***** Entries provided
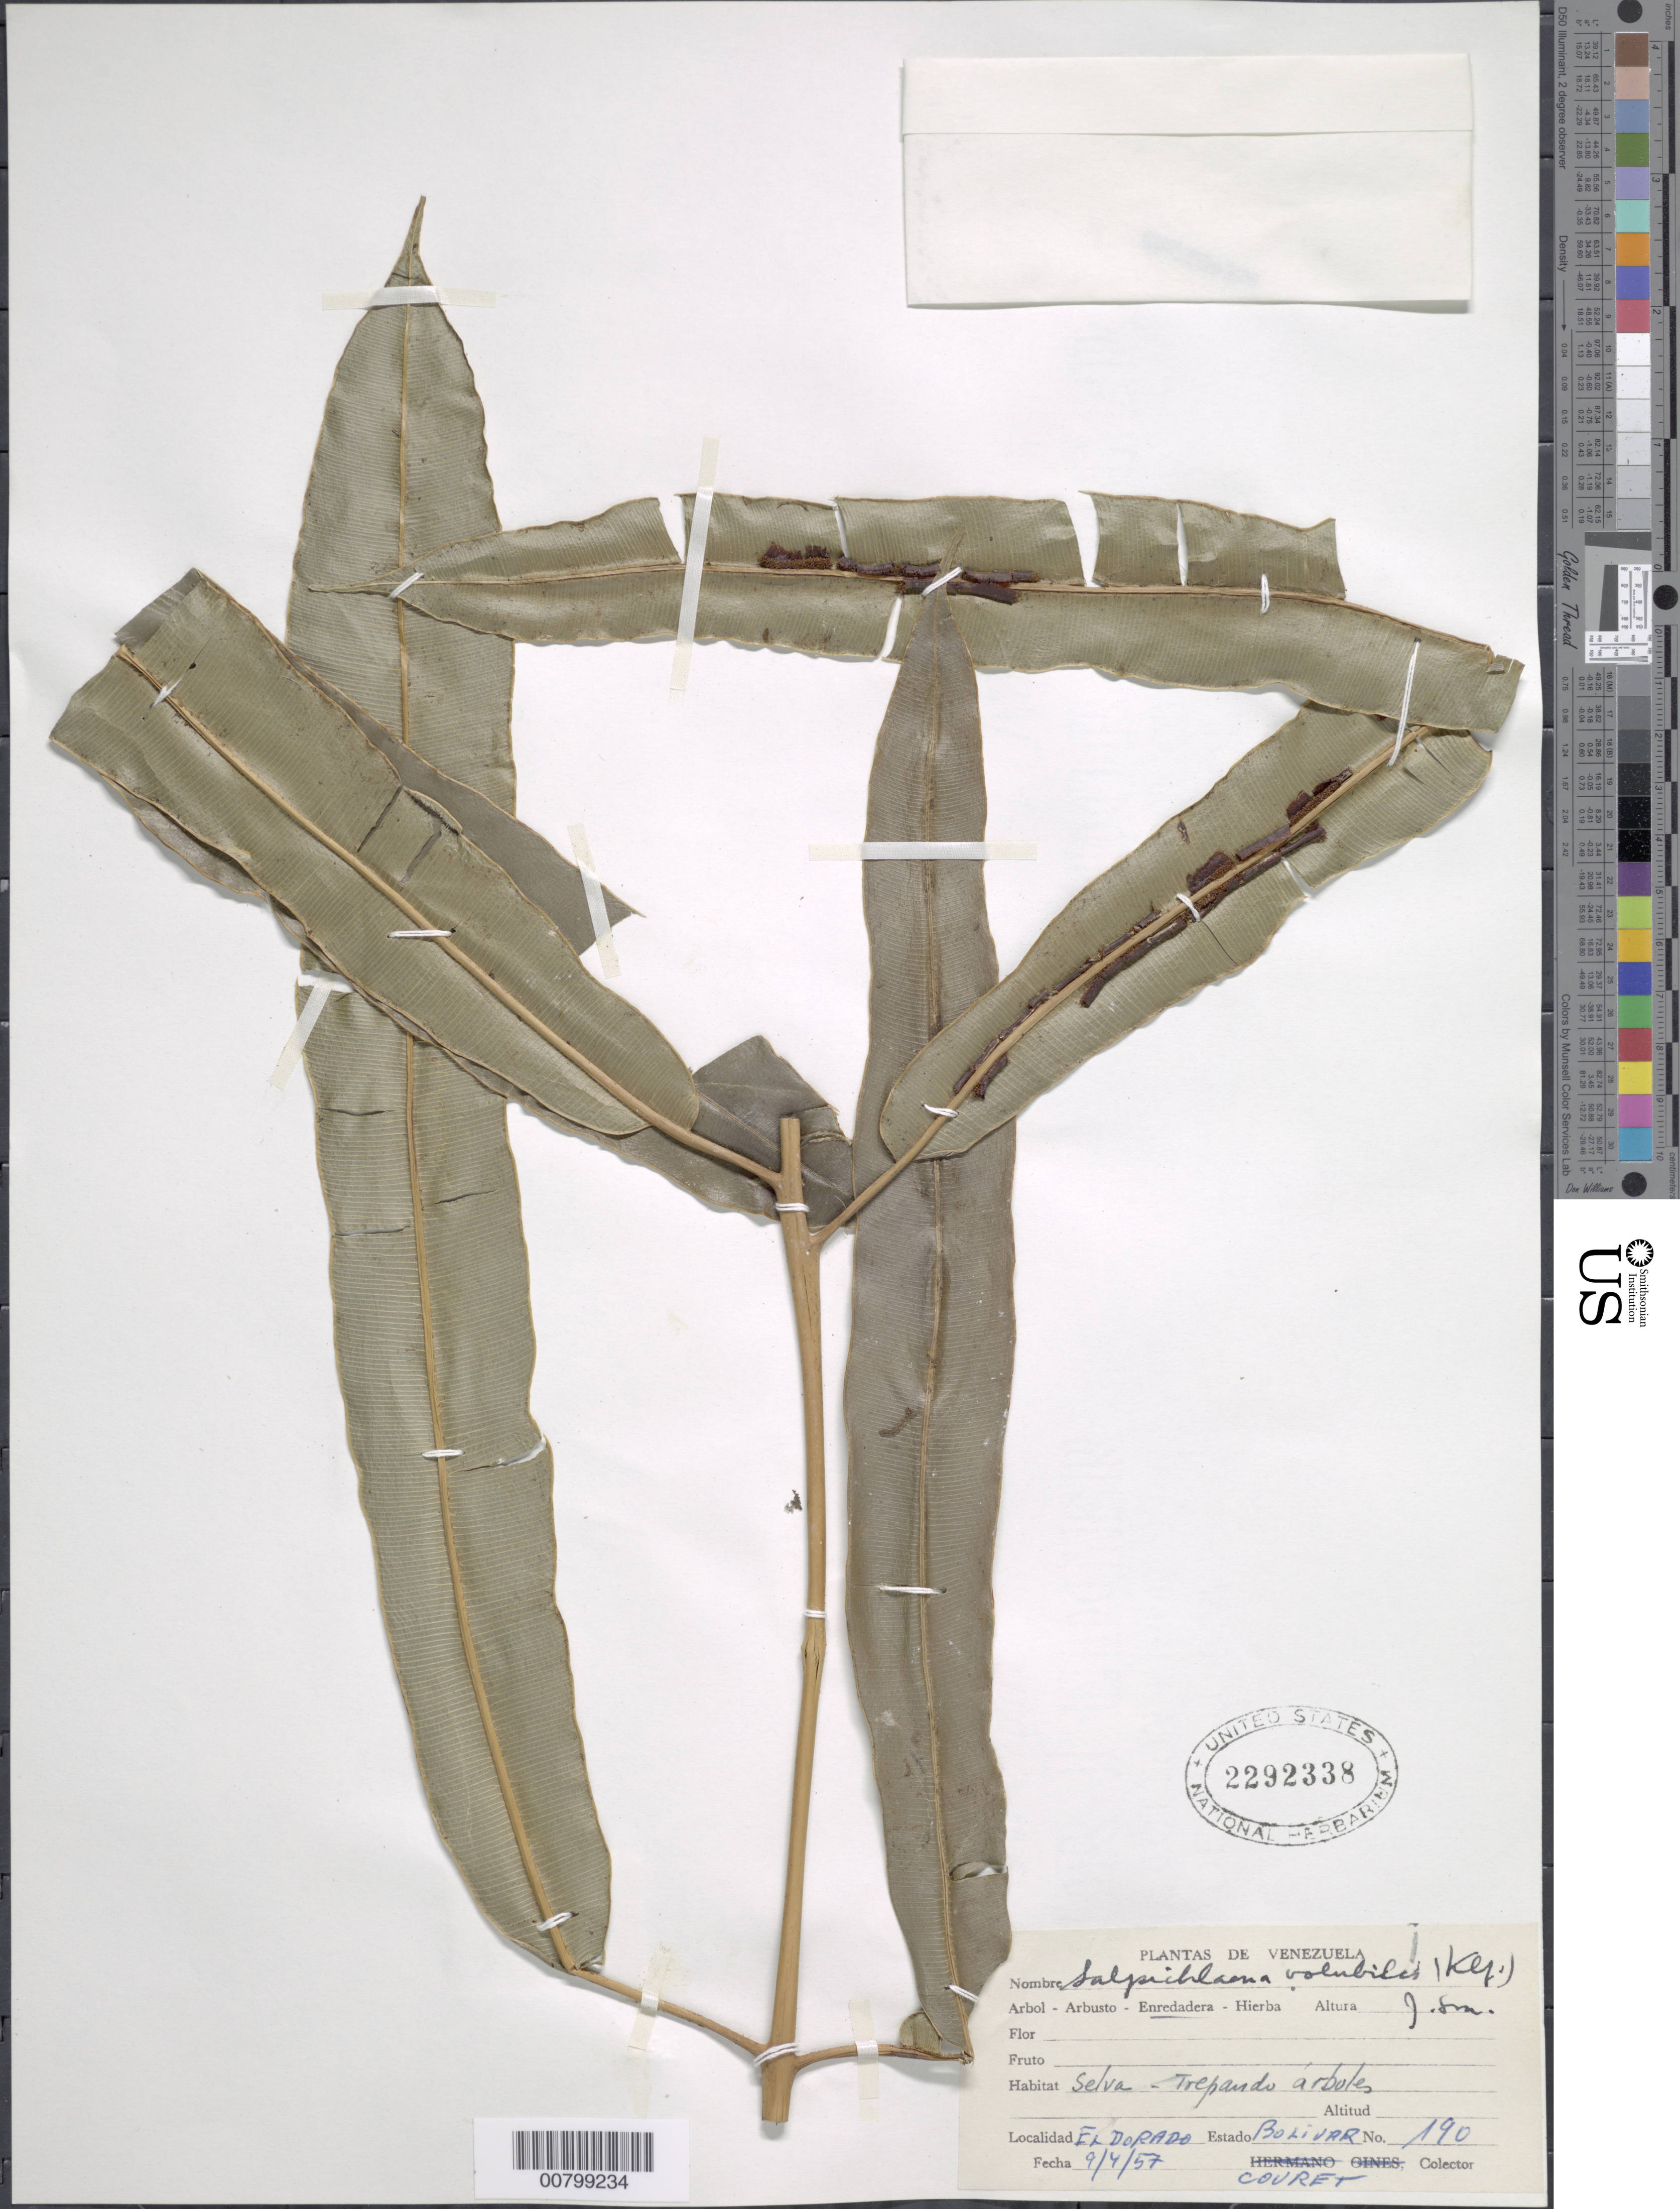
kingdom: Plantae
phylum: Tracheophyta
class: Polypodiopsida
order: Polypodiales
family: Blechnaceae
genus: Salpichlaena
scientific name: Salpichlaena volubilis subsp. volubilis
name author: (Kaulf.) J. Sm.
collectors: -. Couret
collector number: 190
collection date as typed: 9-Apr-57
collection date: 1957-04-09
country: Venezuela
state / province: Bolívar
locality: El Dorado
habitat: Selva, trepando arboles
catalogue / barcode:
**********
Reproduce the records verbatim, from the line containing "class: Polypodiopsida" through the last line of the records, both ends included.

class: Polypodiopsida
order: Polypodiales
family: Blechnaceae
genus: Salpichlaena
scientific name: Salpichlaena volubilis subsp. volubilis
name author: (Kaulf.) J. Sm.
collectors: -. Couret
collector number: 190
collection date as typed: 9-Apr-57
collection date: 1957-04-09
country: Venezuela
state / province: Bolívar
locality: El Dorado
habitat: Selva, trepando arboles
catalogue / barcode:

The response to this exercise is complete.